» **Brief 1**:
Answer these questions about the mailing-list post on NUTCH-355:
(a) To which mailing list address was it posted?
(b) What name does the commenter give the added class?
(c) What package is declared for that class?
» **Brief 2**:
Transcribe the mailing-list post on NUTCH-355, starting at "Posted to dev@nutch.apache.org" and ending at "have the highlight??".

» **Excerpted passage**:

= = = =

You are viewing a plain text version of this content. The canonical link for it is here.
Posted to dev@nutch.apache.org by "King Kong (JIRA)" <ji...@apache.org> on 2006/08/21 18:41:14 UTC

[jira] Commented: (NUTCH-355) The title of query result could like the summary have the highlight??

    [ http://issues.apache.org/jira/browse/NUTCH-355?page=comments#action_12429450 ] 
            
King Kong commented on NUTCH-355:
---------------------------------



I add a class name of Titler

package org.apache.nutch.searcher;

//overleap  import ...

= = = =

Transcribed page records:

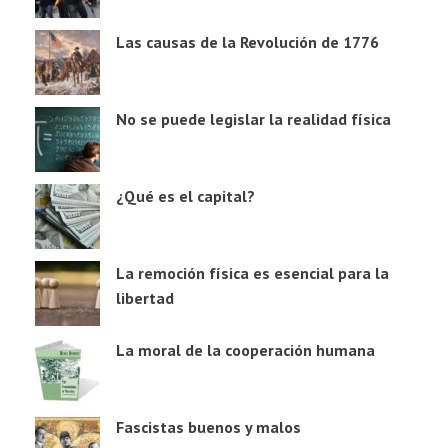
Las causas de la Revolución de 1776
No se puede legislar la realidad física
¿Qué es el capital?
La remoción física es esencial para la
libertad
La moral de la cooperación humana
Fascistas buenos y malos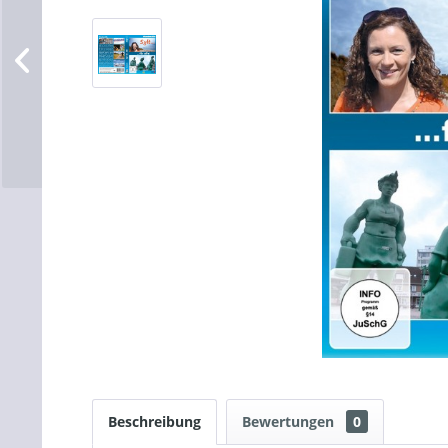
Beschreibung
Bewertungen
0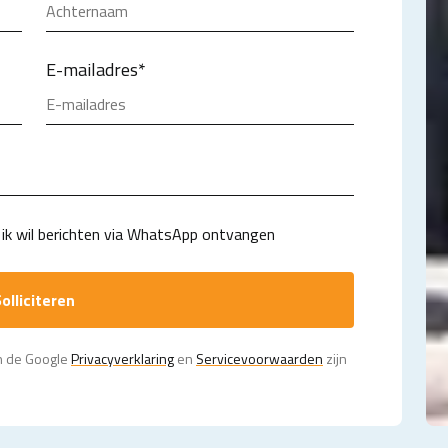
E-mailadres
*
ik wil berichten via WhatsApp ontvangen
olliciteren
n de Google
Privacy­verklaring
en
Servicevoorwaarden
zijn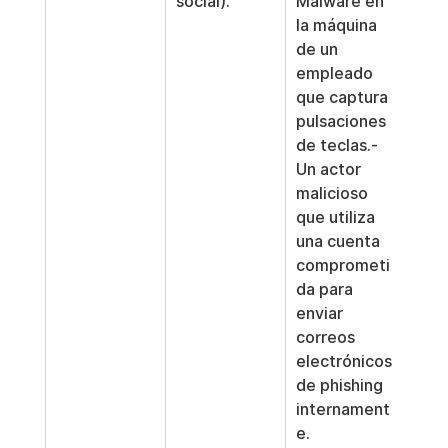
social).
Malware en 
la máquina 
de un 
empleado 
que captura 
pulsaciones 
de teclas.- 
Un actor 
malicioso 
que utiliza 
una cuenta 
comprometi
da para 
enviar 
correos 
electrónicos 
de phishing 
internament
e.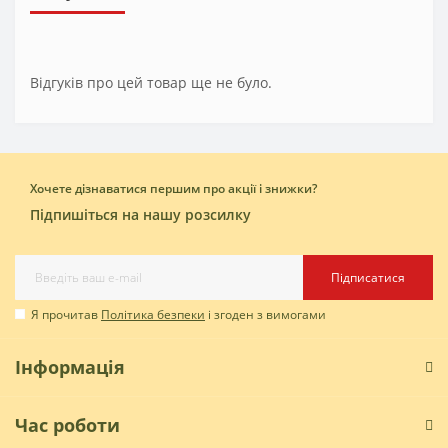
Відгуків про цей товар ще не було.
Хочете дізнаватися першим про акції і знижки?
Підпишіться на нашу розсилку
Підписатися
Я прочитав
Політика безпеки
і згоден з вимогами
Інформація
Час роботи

= = = =

» **Task answer 1**:
(a) dev@nutch.apache.org
(b) Titler
(c) org.apache.nutch.searcher

» **Task answer 2**:
Posted to dev@nutch.apache.org by "King Kong (JIRA)" <ji...@apache.org> on 2006/08/21 18:41:14 UTC

[jira] Commented: (NUTCH-355) The title of query result could like the summary have the highlight??